In conclusion, most helmets were considered improperly fit by conservative standards. Chin strap tension was the most common checklist criteria not met, which can be easily addressed when recognized by stakeholders (i.e. coaches, parents). Players grew during the season, but head circumference did not. Yet, helmet size seems to be a crucial factor as almost half of helmets did not match with the manufacturer’s recommended size; and lack of snugness and slippage in different directions were frequently documented during helmet fit assessments. The older age group had more improperly fit helmets than the younger age group. Future research needs to examine helmet size selection, fitting interventions during the season, and the interaction of age and fit.

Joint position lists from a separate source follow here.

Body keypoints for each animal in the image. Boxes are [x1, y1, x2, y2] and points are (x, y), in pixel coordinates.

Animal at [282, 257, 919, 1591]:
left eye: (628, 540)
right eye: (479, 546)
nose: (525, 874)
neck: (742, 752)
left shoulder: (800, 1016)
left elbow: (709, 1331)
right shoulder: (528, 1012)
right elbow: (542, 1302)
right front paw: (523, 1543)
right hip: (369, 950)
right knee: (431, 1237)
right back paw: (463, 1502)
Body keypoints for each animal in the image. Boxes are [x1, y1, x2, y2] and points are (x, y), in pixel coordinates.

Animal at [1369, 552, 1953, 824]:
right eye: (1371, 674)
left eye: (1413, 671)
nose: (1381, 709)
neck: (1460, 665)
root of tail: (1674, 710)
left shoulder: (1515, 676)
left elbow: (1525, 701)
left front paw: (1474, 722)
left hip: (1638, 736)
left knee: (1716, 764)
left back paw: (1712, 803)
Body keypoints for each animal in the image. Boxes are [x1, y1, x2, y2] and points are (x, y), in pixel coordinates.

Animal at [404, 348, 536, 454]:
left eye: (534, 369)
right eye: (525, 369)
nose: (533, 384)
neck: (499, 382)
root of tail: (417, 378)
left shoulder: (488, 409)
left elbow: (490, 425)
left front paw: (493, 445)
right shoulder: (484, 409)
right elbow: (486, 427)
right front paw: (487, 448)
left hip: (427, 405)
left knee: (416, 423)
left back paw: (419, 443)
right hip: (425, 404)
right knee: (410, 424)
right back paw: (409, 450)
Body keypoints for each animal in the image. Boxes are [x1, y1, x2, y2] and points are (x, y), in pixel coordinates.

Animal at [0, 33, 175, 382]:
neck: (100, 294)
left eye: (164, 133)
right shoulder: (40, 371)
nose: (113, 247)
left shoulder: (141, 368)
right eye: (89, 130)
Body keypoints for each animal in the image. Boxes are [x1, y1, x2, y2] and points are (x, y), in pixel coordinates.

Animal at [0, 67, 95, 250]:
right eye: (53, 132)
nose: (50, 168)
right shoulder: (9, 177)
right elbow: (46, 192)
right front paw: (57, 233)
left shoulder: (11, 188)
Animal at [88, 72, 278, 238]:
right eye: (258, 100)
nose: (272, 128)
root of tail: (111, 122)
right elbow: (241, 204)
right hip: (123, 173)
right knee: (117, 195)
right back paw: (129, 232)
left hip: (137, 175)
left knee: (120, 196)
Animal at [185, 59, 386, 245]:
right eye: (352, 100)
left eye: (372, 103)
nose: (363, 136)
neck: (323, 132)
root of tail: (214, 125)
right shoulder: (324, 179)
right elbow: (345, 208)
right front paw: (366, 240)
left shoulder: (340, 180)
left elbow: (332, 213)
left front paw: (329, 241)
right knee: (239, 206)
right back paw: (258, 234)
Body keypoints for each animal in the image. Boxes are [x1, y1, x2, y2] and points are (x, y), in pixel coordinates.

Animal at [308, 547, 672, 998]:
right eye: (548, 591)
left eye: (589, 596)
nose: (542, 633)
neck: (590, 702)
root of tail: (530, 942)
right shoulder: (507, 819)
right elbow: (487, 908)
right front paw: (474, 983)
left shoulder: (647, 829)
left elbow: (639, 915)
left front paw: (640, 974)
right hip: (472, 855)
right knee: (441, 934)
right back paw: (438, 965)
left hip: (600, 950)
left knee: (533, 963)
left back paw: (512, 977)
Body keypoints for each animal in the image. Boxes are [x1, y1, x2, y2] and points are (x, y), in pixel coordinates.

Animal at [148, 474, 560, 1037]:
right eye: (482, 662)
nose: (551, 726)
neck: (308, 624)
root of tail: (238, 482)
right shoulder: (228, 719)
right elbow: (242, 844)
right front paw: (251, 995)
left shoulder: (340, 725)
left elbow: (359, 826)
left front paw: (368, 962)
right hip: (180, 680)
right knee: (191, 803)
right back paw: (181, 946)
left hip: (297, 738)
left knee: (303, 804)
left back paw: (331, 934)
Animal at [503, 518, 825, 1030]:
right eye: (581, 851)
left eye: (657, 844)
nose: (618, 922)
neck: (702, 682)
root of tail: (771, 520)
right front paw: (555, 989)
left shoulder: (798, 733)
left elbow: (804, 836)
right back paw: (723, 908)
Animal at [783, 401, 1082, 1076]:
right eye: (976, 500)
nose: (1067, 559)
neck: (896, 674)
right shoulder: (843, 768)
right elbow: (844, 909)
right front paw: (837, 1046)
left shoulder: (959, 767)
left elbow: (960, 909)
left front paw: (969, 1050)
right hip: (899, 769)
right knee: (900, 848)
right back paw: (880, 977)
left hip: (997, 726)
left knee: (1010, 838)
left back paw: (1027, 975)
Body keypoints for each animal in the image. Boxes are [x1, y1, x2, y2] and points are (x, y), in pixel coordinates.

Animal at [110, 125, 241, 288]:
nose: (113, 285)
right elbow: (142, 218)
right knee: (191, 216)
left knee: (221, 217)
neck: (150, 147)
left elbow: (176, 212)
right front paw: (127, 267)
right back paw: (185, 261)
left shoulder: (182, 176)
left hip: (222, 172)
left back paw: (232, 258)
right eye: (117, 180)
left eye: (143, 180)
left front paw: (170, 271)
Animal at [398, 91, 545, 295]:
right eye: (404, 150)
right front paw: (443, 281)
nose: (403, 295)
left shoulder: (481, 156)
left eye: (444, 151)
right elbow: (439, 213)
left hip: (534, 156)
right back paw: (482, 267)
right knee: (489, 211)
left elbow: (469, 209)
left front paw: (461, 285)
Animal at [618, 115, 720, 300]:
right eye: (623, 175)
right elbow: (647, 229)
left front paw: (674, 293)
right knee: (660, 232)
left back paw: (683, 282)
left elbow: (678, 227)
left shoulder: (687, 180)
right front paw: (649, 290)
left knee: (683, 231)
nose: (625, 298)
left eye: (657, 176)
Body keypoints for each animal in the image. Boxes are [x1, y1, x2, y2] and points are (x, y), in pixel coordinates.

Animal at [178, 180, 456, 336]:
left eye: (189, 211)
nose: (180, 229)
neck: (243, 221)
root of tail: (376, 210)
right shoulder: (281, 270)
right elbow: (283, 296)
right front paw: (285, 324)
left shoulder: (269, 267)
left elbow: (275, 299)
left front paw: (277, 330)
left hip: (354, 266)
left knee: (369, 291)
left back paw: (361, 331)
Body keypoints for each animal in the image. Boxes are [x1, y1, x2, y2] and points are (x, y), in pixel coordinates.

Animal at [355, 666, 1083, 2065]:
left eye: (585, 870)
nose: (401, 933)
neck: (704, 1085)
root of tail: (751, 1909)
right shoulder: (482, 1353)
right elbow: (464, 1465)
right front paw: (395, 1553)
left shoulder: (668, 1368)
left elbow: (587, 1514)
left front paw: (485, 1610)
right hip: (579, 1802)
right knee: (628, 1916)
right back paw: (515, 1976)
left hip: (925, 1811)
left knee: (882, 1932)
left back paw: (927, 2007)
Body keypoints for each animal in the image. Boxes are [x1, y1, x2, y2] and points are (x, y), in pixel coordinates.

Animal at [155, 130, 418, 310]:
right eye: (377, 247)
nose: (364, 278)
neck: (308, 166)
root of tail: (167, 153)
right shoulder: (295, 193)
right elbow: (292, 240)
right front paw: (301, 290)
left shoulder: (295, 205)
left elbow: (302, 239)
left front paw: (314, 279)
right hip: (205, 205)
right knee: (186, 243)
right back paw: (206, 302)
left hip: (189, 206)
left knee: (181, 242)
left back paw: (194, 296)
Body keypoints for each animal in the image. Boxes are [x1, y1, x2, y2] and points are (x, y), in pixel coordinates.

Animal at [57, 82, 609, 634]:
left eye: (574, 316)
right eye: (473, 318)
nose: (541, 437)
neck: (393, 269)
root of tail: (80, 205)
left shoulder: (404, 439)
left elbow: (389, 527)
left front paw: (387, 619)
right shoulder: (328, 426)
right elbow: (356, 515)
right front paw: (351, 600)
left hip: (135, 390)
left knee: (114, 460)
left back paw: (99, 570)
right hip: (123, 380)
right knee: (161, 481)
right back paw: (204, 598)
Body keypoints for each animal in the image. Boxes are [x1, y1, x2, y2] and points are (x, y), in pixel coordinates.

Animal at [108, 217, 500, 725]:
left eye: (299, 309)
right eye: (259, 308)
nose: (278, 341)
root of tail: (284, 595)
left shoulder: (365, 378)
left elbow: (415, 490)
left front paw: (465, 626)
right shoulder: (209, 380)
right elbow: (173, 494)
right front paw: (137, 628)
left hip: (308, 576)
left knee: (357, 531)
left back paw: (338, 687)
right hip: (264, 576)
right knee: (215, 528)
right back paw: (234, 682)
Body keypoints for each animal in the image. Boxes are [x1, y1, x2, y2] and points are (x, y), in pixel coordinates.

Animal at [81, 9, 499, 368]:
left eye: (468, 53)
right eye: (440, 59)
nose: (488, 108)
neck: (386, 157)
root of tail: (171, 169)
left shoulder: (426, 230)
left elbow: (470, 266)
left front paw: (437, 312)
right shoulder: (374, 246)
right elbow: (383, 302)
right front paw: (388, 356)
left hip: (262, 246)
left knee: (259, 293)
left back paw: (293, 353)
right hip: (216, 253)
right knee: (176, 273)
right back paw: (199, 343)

Practical implications of the findings are indicated. (1) Manufacturer guidelines should be consulted, and ample time provided to try on different helmets, when size selection is determined for each youth football player. (2) If the youth football helmet is properly sized and fit at the beginning of the season, it will likely stay fit throughout the season. (3) Leagues and their coaches who are primarily responsible for helmet fitting should utilize current educational resources, and manufacturers or organizations develop on-site materials to guide them in proper fitting. (4) Checking chin straps before the first contact-practice should be a priority in youth American tackle leagues.